◆ Short exercise:
Reproduce the data between the line containing "Rendered at 1654 by 1034 pixels." and the line containing "list Edit /etc/apache2/sites-available/eg.conf: Change", both lines included, exactly as they appear.

═════ Data for this exercise ═════

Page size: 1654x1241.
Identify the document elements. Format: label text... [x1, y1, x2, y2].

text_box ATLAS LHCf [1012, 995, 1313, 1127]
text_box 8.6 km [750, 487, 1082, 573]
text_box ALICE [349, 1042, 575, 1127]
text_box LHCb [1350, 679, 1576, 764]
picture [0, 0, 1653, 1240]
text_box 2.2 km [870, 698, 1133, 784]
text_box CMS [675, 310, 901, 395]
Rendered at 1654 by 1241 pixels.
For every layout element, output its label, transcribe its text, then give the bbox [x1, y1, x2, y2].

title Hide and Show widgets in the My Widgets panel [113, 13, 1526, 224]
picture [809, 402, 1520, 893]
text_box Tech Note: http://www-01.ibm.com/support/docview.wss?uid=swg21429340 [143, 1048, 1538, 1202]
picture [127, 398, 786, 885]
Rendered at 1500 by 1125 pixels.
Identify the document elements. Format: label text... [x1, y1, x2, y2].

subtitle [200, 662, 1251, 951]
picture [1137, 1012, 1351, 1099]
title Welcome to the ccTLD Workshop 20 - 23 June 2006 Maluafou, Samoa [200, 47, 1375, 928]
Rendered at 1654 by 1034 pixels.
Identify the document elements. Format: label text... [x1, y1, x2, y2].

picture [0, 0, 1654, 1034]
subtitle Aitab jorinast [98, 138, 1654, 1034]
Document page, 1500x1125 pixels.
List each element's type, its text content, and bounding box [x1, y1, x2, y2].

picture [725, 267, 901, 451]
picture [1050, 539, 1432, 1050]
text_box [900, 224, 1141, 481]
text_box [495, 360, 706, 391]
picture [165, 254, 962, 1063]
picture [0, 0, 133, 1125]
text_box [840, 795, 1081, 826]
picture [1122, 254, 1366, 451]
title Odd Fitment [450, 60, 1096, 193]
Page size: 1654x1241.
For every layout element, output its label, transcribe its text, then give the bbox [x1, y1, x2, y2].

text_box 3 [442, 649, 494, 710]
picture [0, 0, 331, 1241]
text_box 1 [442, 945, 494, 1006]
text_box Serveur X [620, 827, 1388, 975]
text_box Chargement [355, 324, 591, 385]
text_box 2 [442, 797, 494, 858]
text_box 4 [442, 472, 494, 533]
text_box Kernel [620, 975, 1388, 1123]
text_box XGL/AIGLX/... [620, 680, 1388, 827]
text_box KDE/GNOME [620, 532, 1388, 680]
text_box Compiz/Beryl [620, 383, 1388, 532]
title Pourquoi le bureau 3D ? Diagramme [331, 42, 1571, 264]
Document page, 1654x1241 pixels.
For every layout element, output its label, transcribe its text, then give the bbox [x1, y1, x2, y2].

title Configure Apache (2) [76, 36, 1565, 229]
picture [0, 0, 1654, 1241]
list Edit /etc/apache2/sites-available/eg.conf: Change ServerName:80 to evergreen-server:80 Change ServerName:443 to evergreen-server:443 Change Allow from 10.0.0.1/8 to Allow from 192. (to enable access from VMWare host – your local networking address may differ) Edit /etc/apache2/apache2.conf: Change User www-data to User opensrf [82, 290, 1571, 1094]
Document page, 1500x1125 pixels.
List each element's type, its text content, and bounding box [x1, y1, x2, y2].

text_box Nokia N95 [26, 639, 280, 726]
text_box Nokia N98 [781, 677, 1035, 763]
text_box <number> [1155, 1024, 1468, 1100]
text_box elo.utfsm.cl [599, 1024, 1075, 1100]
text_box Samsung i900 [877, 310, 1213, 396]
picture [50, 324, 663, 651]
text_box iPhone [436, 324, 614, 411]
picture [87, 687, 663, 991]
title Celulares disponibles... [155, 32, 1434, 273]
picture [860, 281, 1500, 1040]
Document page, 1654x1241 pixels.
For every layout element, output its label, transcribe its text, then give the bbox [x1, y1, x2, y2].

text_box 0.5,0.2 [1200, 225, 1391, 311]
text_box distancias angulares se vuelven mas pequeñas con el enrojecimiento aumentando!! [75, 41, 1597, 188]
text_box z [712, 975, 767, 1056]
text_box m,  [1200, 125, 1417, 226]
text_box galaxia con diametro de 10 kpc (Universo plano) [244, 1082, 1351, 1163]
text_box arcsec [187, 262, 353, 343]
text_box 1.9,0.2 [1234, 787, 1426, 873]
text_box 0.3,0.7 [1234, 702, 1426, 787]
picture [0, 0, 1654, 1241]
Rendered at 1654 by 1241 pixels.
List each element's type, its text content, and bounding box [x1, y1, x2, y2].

═════

◆ Response:
Rendered at 1654 by 1034 pixels.
Identify the document elements. Format: label text... [x1, y1, x2, y2].

picture [0, 0, 1654, 1034]
subtitle Aitab jorinast [98, 138, 1654, 1034]
Document page, 1500x1125 pixels.
List each element's type, its text content, and bounding box [x1, y1, x2, y2].

picture [725, 267, 901, 451]
picture [1050, 539, 1432, 1050]
text_box [900, 224, 1141, 481]
text_box [495, 360, 706, 391]
picture [165, 254, 962, 1063]
picture [0, 0, 133, 1125]
text_box [840, 795, 1081, 826]
picture [1122, 254, 1366, 451]
title Odd Fitment [450, 60, 1096, 193]
Page size: 1654x1241.
For every layout element, output its label, transcribe its text, then give the bbox [x1, y1, x2, y2].

text_box 3 [442, 649, 494, 710]
picture [0, 0, 331, 1241]
text_box 1 [442, 945, 494, 1006]
text_box Serveur X [620, 827, 1388, 975]
text_box Chargement [355, 324, 591, 385]
text_box 2 [442, 797, 494, 858]
text_box 4 [442, 472, 494, 533]
text_box Kernel [620, 975, 1388, 1123]
text_box XGL/AIGLX/... [620, 680, 1388, 827]
text_box KDE/GNOME [620, 532, 1388, 680]
text_box Compiz/Beryl [620, 383, 1388, 532]
title Pourquoi le bureau 3D ? Diagramme [331, 42, 1571, 264]
Document page, 1654x1241 pixels.
For every layout element, output its label, transcribe its text, then give the bbox [x1, y1, x2, y2].

title Configure Apache (2) [76, 36, 1565, 229]
picture [0, 0, 1654, 1241]
list Edit /etc/apache2/sites-available/eg.conf: Change ServerName:80 to evergreen-server:80 Change ServerName:443 to evergreen-server:443 Change Allow from 10.0.0.1/8 to Allow from 192. (to enable access from VMWare host – your local networking address may differ) Edit /etc/apache2/apache2.conf: Change User www-data to User opensrf [82, 290, 1571, 1094]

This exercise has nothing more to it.